Es war so echt, so ein berührender und besonderer Tag für unsere Familie, bedankte sich Ariela Kimchi bei den Schülern. Ihr Halbbruder, Rabbiner Dr. Tovia Ben-Chorin ergänzte: Was Ihr heute gemacht habt, ist ein Zeichen des Vertrauens. Das ist der richtige Weg, um an die Vergangenheit zu erinnern.

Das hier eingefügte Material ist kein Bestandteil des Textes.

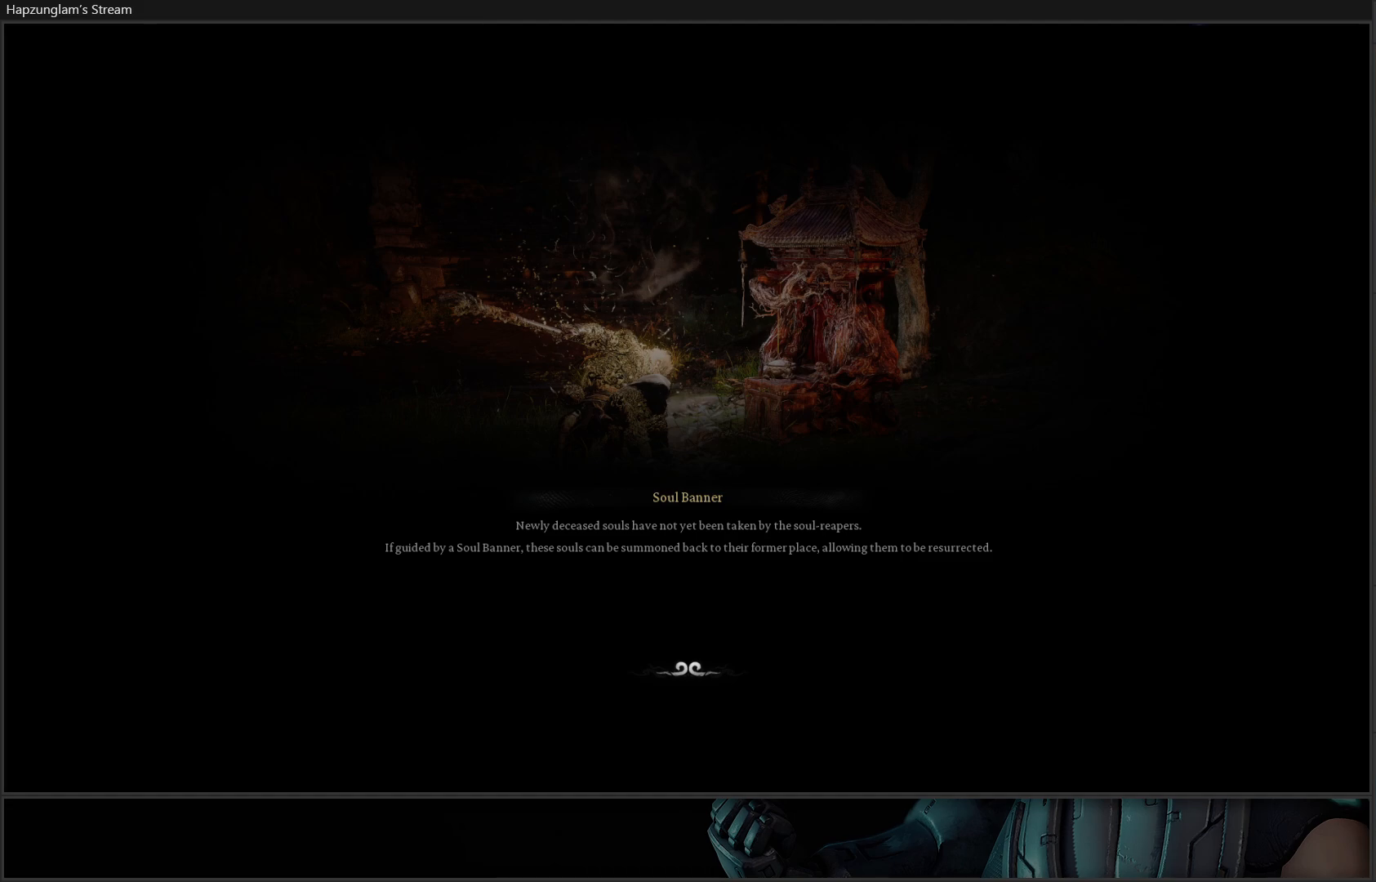
{"buttons": [], "left_stick": "center", "right_stick": "center", "events": [[217, "left_stick", "center"]]}
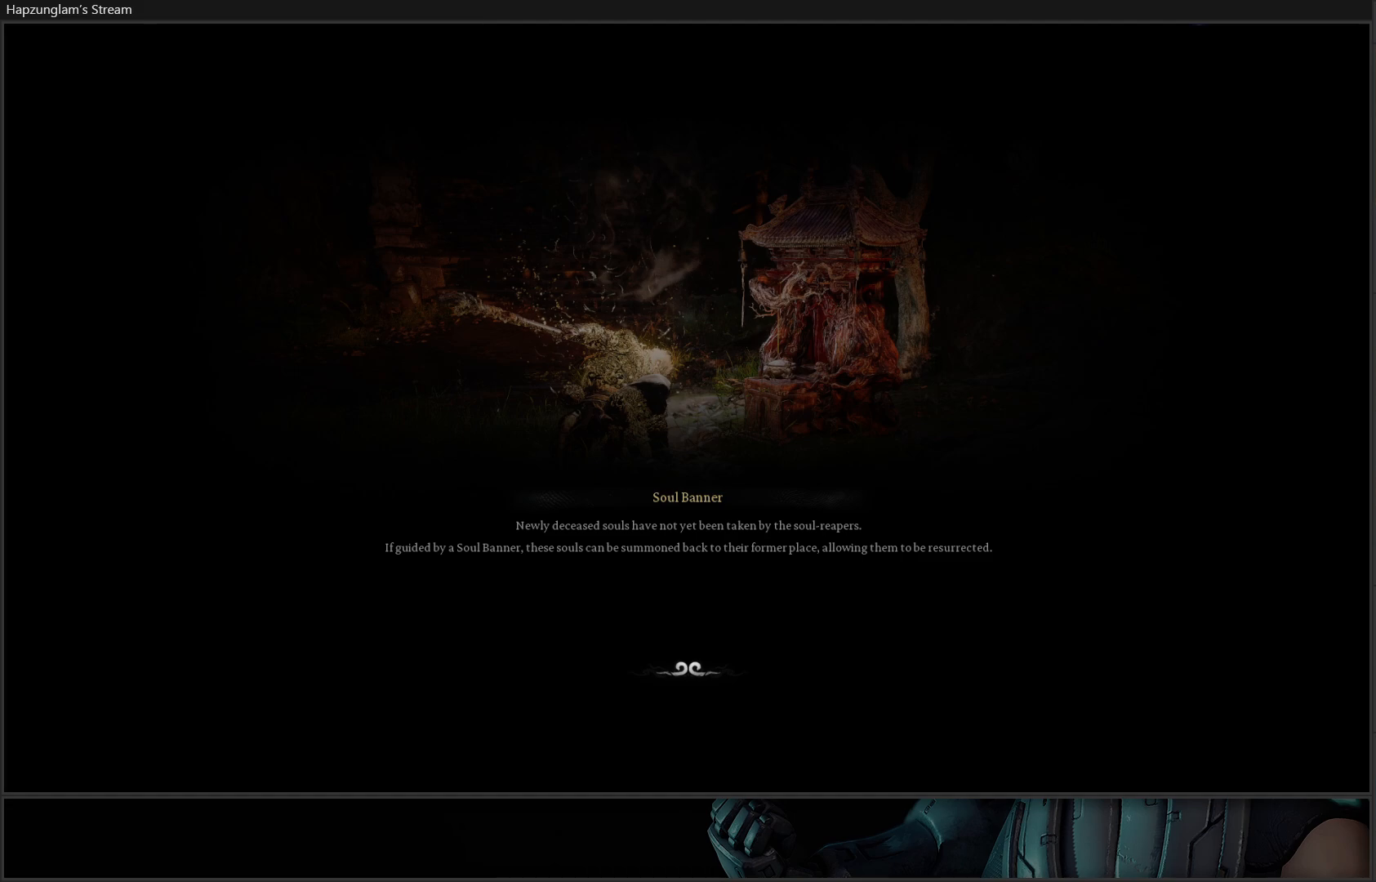
{"buttons": [], "left_stick": "center", "right_stick": "center", "events": []}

Ein großes Dankeschön der Stadt Eisenach geht an die Nachkommen Avital Ben-Chorins. Trotz mancher Bedenken haben sie sich entschlossen, den Nachlass an die Stadt zu übergeben. Damit bekommt Geschichte ein Gesicht. Für Zwecke der wissenschaftlichen Nutzung wird der Nachlass im Stadtarchiv aufbewahrt, erschlossen, digitalisiert und der Forschung zur Verfügung gestellt. Damit wird es möglich sein, das Leben und Wirken Avital Ben-Chorins detailreich zu erforschen. Oberbürgermeisterin Katja Wolf dankte der Goetheschule für ihr Engagement. Diese pflegt schon seit Jahren die Erinnerung an ihre ehemalige Mitschülerin.